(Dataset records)
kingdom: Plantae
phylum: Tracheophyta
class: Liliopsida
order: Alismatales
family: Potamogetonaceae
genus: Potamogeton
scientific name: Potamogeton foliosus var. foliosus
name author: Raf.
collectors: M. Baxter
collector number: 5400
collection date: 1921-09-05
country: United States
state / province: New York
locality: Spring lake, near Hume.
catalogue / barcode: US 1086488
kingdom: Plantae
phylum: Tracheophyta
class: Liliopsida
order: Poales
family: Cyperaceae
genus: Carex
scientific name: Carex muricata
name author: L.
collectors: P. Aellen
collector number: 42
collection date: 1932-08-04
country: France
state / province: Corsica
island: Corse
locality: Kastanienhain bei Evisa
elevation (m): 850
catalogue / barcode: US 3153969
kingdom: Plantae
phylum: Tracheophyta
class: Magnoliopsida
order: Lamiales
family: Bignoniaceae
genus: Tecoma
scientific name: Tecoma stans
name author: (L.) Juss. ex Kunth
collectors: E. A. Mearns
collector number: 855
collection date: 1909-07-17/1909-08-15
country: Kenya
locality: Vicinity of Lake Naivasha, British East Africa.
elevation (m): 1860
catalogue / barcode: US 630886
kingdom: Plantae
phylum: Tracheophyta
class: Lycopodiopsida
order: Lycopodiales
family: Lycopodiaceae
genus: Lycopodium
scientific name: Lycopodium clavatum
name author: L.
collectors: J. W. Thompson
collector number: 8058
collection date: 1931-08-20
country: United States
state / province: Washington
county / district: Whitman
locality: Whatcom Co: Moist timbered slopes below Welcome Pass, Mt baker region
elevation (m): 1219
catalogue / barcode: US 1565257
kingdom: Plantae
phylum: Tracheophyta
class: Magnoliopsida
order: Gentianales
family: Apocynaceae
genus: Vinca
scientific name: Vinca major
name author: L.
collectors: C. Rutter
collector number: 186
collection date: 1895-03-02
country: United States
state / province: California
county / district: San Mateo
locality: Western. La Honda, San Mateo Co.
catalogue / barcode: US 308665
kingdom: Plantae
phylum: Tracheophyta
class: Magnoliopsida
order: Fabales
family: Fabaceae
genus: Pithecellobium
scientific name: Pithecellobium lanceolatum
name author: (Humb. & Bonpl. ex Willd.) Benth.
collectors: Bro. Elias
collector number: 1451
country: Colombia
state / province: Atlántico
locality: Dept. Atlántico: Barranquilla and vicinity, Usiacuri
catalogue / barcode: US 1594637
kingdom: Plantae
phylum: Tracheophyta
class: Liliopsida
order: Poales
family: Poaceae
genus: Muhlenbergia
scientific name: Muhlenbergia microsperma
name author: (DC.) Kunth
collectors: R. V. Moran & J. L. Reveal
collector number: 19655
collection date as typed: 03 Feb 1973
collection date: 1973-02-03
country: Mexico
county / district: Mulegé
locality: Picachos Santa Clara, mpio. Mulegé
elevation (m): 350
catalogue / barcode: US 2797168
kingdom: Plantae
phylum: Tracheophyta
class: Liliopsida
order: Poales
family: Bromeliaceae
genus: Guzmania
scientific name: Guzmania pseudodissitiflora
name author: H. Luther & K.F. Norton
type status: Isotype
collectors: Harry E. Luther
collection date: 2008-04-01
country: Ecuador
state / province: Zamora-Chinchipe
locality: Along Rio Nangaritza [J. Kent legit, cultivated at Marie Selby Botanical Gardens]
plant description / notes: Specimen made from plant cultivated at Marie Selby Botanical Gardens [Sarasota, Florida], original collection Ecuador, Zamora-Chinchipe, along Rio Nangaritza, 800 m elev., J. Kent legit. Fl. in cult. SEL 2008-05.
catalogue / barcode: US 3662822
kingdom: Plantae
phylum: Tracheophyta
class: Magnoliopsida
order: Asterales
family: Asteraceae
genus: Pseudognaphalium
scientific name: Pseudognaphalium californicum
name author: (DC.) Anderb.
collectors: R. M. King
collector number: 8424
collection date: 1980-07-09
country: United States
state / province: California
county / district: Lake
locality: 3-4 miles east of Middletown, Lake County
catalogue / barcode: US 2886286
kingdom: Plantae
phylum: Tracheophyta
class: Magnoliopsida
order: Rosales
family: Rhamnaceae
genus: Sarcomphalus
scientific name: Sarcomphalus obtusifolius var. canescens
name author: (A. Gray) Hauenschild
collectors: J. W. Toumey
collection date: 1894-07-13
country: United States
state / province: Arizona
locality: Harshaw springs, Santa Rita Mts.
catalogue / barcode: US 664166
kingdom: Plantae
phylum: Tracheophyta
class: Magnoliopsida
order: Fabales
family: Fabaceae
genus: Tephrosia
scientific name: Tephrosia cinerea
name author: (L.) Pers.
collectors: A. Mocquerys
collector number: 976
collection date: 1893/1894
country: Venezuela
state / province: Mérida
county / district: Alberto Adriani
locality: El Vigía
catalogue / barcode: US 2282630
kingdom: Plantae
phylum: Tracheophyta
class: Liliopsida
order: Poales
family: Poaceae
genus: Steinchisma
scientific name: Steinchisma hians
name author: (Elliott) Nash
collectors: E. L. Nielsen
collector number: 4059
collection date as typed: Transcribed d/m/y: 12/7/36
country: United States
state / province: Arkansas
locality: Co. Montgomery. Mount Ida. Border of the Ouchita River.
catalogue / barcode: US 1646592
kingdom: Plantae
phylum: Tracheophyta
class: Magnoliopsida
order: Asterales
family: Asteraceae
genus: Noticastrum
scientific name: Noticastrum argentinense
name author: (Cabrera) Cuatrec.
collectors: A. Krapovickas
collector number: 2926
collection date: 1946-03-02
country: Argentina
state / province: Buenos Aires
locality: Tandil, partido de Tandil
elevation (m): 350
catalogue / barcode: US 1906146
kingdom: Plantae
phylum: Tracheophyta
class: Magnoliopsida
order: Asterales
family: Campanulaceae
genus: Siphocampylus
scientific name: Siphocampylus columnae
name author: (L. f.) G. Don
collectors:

◆ **Exercise instructions**: Reproduce all the records above, switching every "locality" to "site" and leaving everything else unchanged.

◆ **Result of this task**:
kingdom: Plantae
phylum: Tracheophyta
class: Liliopsida
order: Alismatales
family: Potamogetonaceae
genus: Potamogeton
scientific name: Potamogeton foliosus var. foliosus
name author: Raf.
collectors: M. Baxter
collector number: 5400
collection date: 1921-09-05
country: United States
state / province: New York
site: Spring lake, near Hume.
catalogue / barcode: US 1086488
kingdom: Plantae
phylum: Tracheophyta
class: Liliopsida
order: Poales
family: Cyperaceae
genus: Carex
scientific name: Carex muricata
name author: L.
collectors: P. Aellen
collector number: 42
collection date: 1932-08-04
country: France
state / province: Corsica
island: Corse
site: Kastanienhain bei Evisa
elevation (m): 850
catalogue / barcode: US 3153969
kingdom: Plantae
phylum: Tracheophyta
class: Magnoliopsida
order: Lamiales
family: Bignoniaceae
genus: Tecoma
scientific name: Tecoma stans
name author: (L.) Juss. ex Kunth
collectors: E. A. Mearns
collector number: 855
collection date: 1909-07-17/1909-08-15
country: Kenya
site: Vicinity of Lake Naivasha, British East Africa.
elevation (m): 1860
catalogue / barcode: US 630886
kingdom: Plantae
phylum: Tracheophyta
class: Lycopodiopsida
order: Lycopodiales
family: Lycopodiaceae
genus: Lycopodium
scientific name: Lycopodium clavatum
name author: L.
collectors: J. W. Thompson
collector number: 8058
collection date: 1931-08-20
country: United States
state / province: Washington
county / district: Whitman
site: Whatcom Co: Moist timbered slopes below Welcome Pass, Mt baker region
elevation (m): 1219
catalogue / barcode: US 1565257
kingdom: Plantae
phylum: Tracheophyta
class: Magnoliopsida
order: Gentianales
family: Apocynaceae
genus: Vinca
scientific name: Vinca major
name author: L.
collectors: C. Rutter
collector number: 186
collection date: 1895-03-02
country: United States
state / province: California
county / district: San Mateo
site: Western. La Honda, San Mateo Co.
catalogue / barcode: US 308665
kingdom: Plantae
phylum: Tracheophyta
class: Magnoliopsida
order: Fabales
family: Fabaceae
genus: Pithecellobium
scientific name: Pithecellobium lanceolatum
name author: (Humb. & Bonpl. ex Willd.) Benth.
collectors: Bro. Elias
collector number: 1451
country: Colombia
state / province: Atlántico
site: Dept. Atlántico: Barranquilla and vicinity, Usiacuri
catalogue / barcode: US 1594637
kingdom: Plantae
phylum: Tracheophyta
class: Liliopsida
order: Poales
family: Poaceae
genus: Muhlenbergia
scientific name: Muhlenbergia microsperma
name author: (DC.) Kunth
collectors: R. V. Moran & J. L. Reveal
collector number: 19655
collection date as typed: 03 Feb 1973
collection date: 1973-02-03
country: Mexico
county / district: Mulegé
site: Picachos Santa Clara, mpio. Mulegé
elevation (m): 350
catalogue / barcode: US 2797168
kingdom: Plantae
phylum: Tracheophyta
class: Liliopsida
order: Poales
family: Bromeliaceae
genus: Guzmania
scientific name: Guzmania pseudodissitiflora
name author: H. Luther & K.F. Norton
type status: Isotype
collectors: Harry E. Luther
collection date: 2008-04-01
country: Ecuador
state / province: Zamora-Chinchipe
site: Along Rio Nangaritza [J. Kent legit, cultivated at Marie Selby Botanical Gardens]
plant description / notes: Specimen made from plant cultivated at Marie Selby Botanical Gardens [Sarasota, Florida], original collection Ecuador, Zamora-Chinchipe, along Rio Nangaritza, 800 m elev., J. Kent legit. Fl. in cult. SEL 2008-05.
catalogue / barcode: US 3662822
kingdom: Plantae
phylum: Tracheophyta
class: Magnoliopsida
order: Asterales
family: Asteraceae
genus: Pseudognaphalium
scientific name: Pseudognaphalium californicum
name author: (DC.) Anderb.
collectors: R. M. King
collector number: 8424
collection date: 1980-07-09
country: United States
state / province: California
county / district: Lake
site: 3-4 miles east of Middletown, Lake County
catalogue / barcode: US 2886286
kingdom: Plantae
phylum: Tracheophyta
class: Magnoliopsida
order: Rosales
family: Rhamnaceae
genus: Sarcomphalus
scientific name: Sarcomphalus obtusifolius var. canescens
name author: (A. Gray) Hauenschild
collectors: J. W. Toumey
collection date: 1894-07-13
country: United States
state / province: Arizona
site: Harshaw springs, Santa Rita Mts.
catalogue / barcode: US 664166
kingdom: Plantae
phylum: Tracheophyta
class: Magnoliopsida
order: Fabales
family: Fabaceae
genus: Tephrosia
scientific name: Tephrosia cinerea
name author: (L.) Pers.
collectors: A. Mocquerys
collector number: 976
collection date: 1893/1894
country: Venezuela
state / province: Mérida
county / district: Alberto Adriani
site: El Vigía
catalogue / barcode: US 2282630
kingdom: Plantae
phylum: Tracheophyta
class: Liliopsida
order: Poales
family: Poaceae
genus: Steinchisma
scientific name: Steinchisma hians
name author: (Elliott) Nash
collectors: E. L. Nielsen
collector number: 4059
collection date as typed: Transcribed d/m/y: 12/7/36
country: United States
state / province: Arkansas
site: Co. Montgomery. Mount Ida. Border of the Ouchita River.
catalogue / barcode: US 1646592
kingdom: Plantae
phylum: Tracheophyta
class: Magnoliopsida
order: Asterales
family: Asteraceae
genus: Noticastrum
scientific name: Noticastrum argentinense
name author: (Cabrera) Cuatrec.
collectors: A. Krapovickas
collector number: 2926
collection date: 1946-03-02
country: Argentina
state / province: Buenos Aires
site: Tandil, partido de Tandil
elevation (m): 350
catalogue / barcode: US 1906146
kingdom: Plantae
phylum: Tracheophyta
class: Magnoliopsida
order: Asterales
family: Campanulaceae
genus: Siphocampylus
scientific name: Siphocampylus columnae
name author: (L. f.) G. Don
collectors:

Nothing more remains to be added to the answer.